** Opening Given records block **

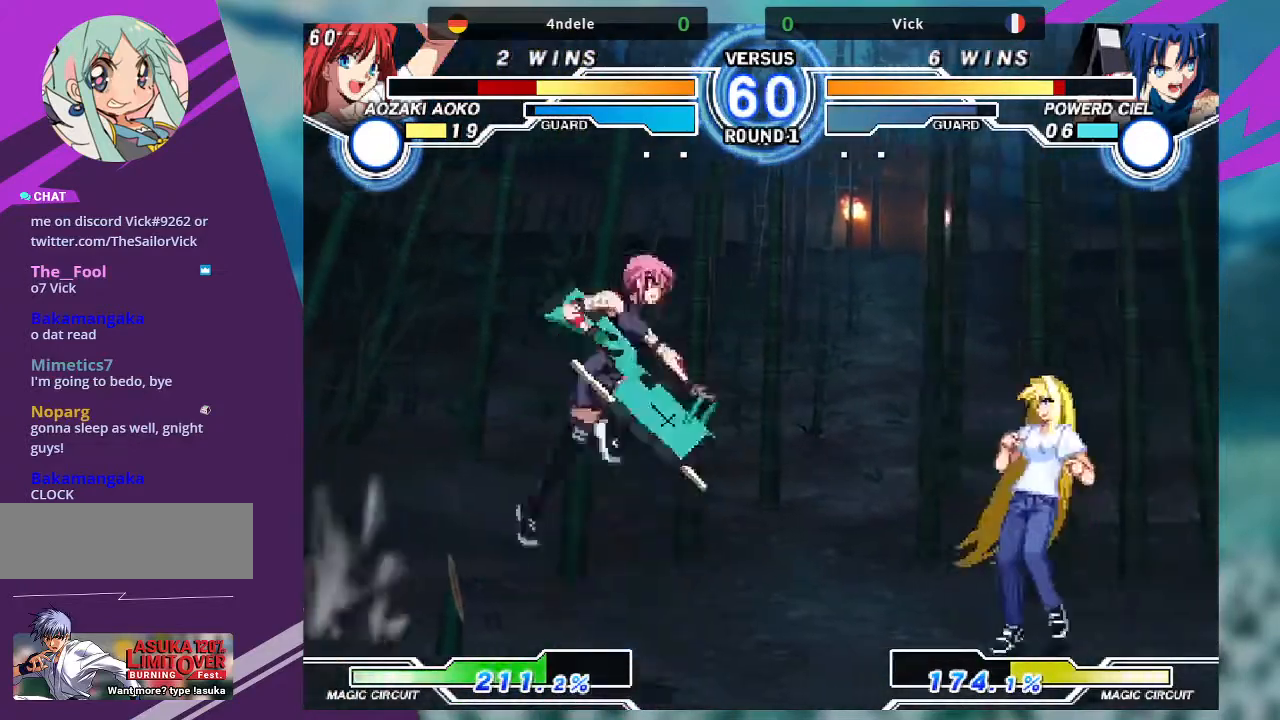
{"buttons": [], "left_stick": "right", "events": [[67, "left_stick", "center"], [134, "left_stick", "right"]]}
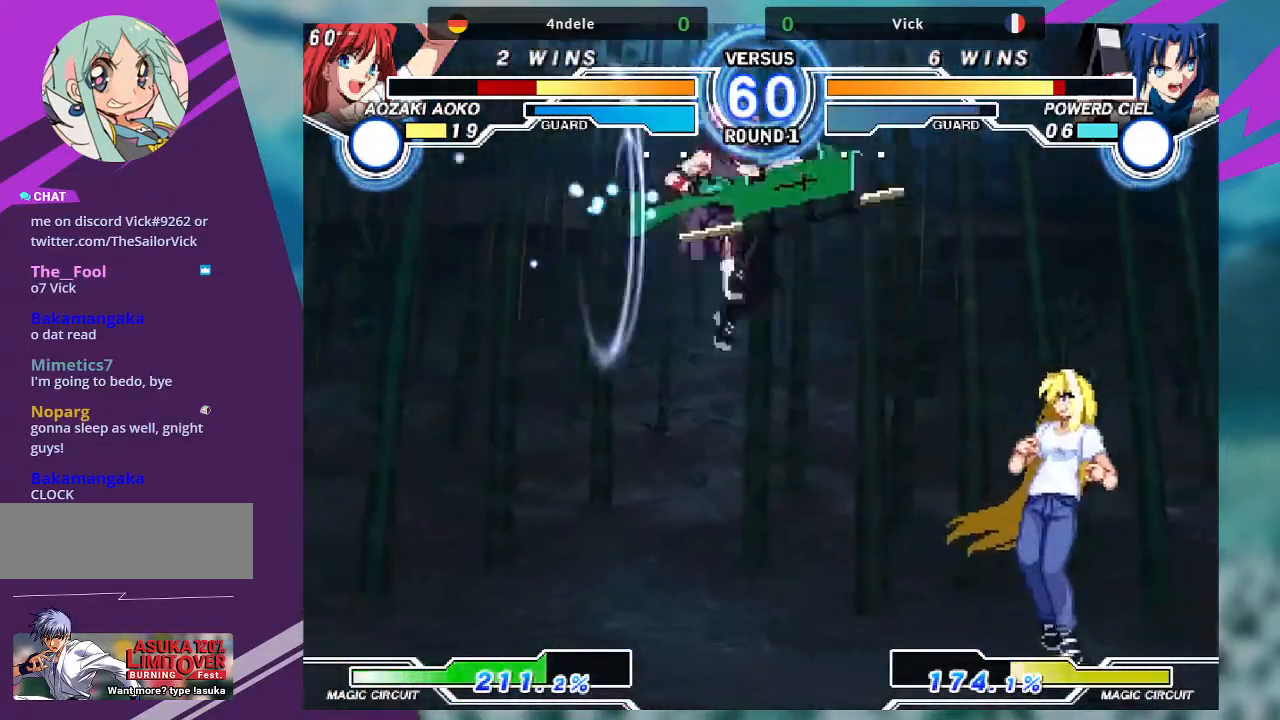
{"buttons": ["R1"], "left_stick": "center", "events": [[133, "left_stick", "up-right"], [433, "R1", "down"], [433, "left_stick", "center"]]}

** Closing Given records block **
** Opening Given records block **

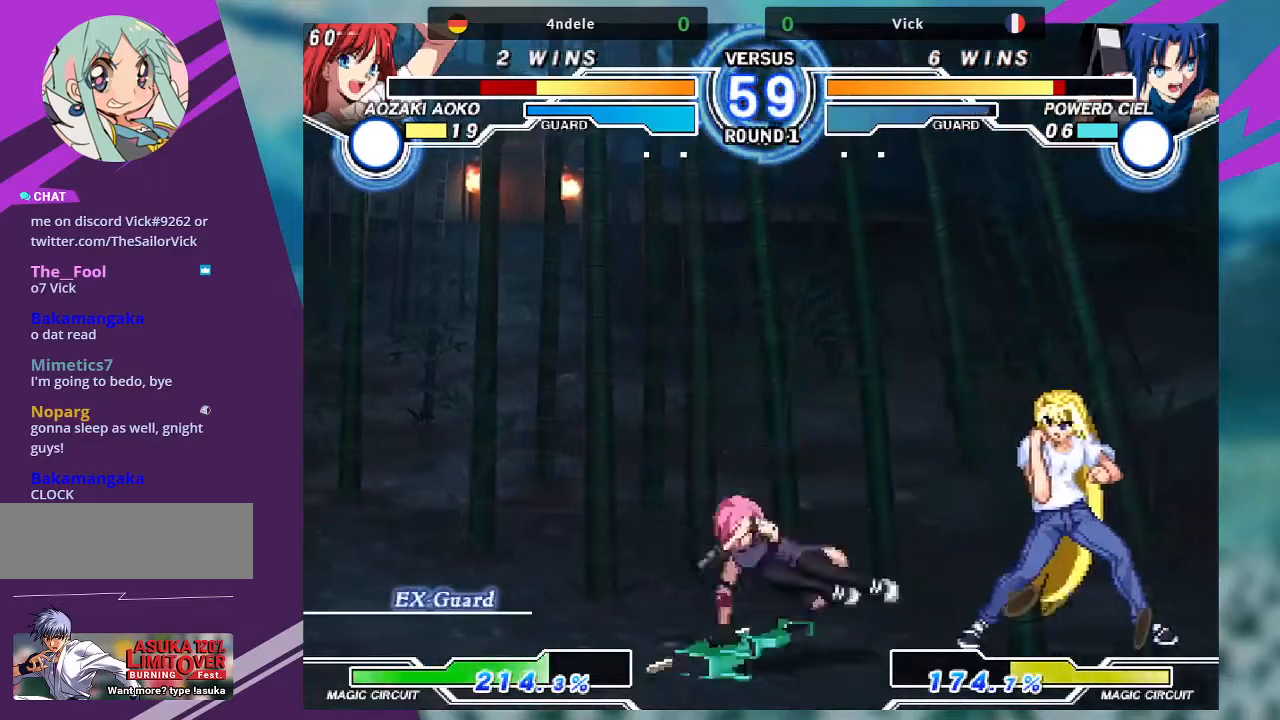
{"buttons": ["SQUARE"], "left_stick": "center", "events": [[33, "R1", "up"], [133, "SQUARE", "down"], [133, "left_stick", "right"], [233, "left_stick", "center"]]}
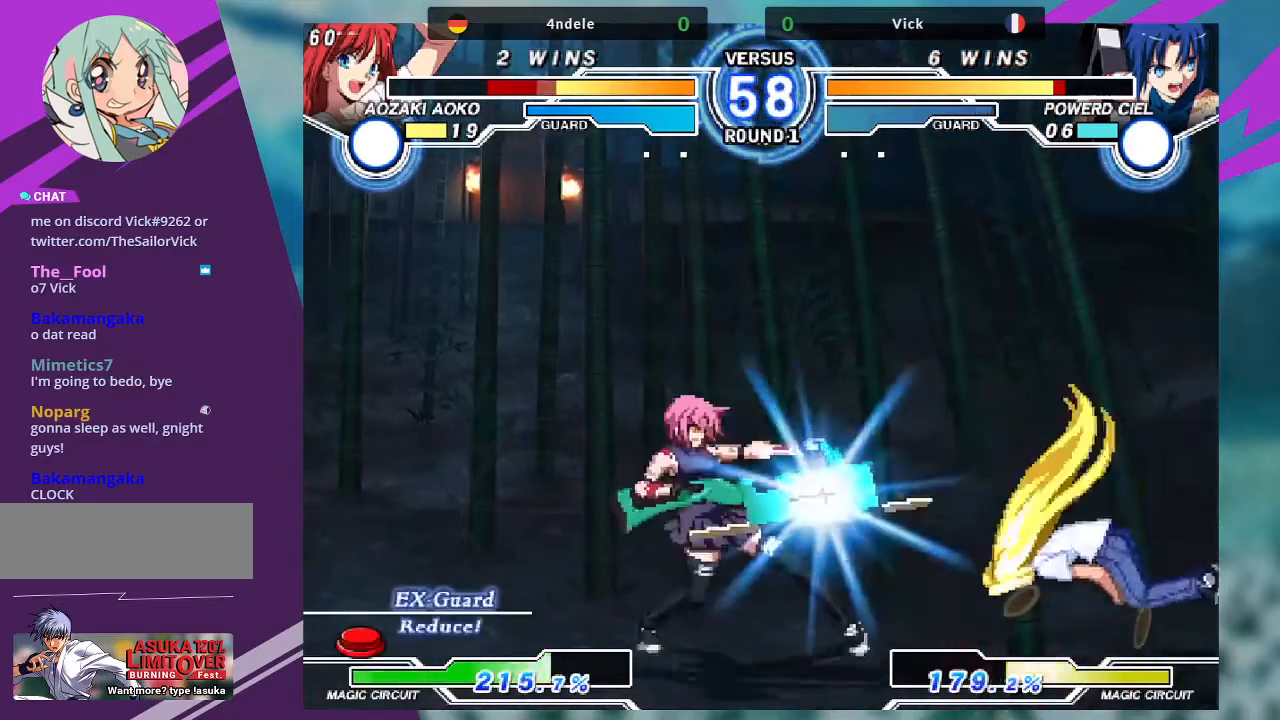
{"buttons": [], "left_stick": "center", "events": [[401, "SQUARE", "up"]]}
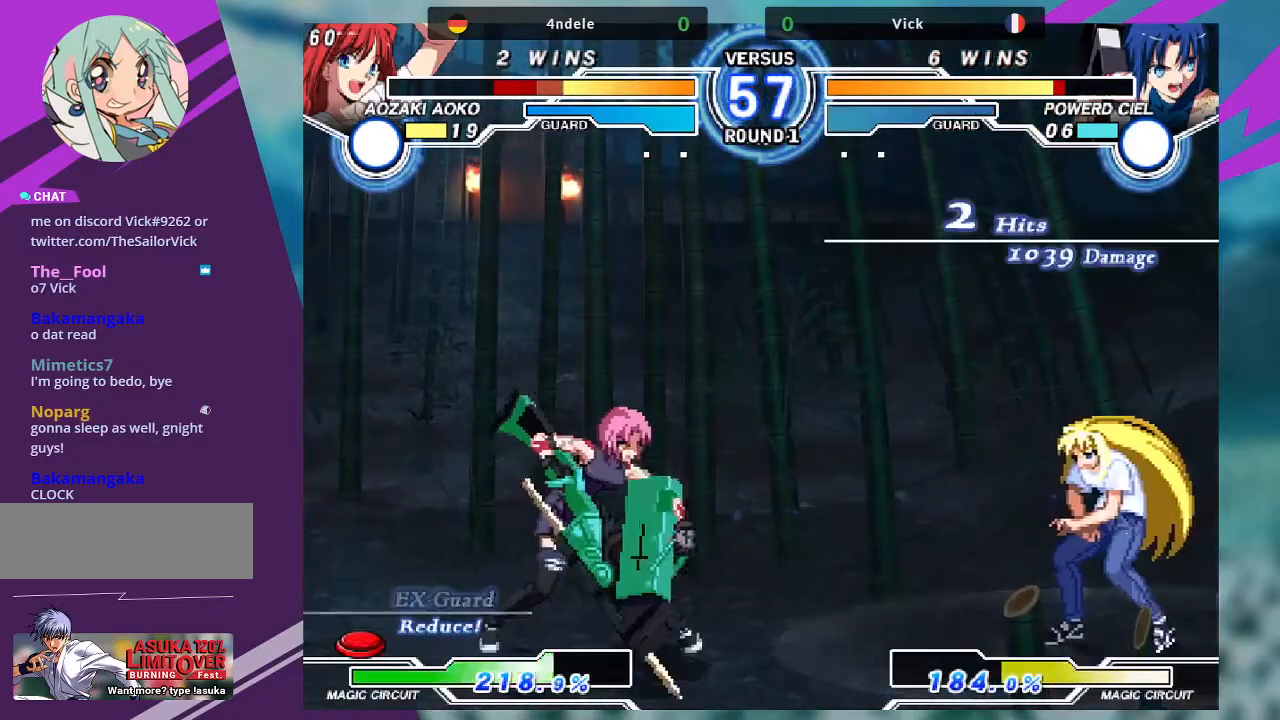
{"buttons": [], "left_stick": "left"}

** Closing Given records block **

Exercise goal: Search the preceding listing for the word "down" and pull out every line that holds it.

Solution for this exercise:
{"buttons": ["R1"], "left_stick": "center", "events": [[133, "left_stick", "up-right"], [433, "R1", "down"], [433, "left_stick", "center"]]}
{"buttons": ["SQUARE"], "left_stick": "center", "events": [[33, "R1", "up"], [133, "SQUARE", "down"], [133, "left_stick", "right"], [233, "left_stick", "center"]]}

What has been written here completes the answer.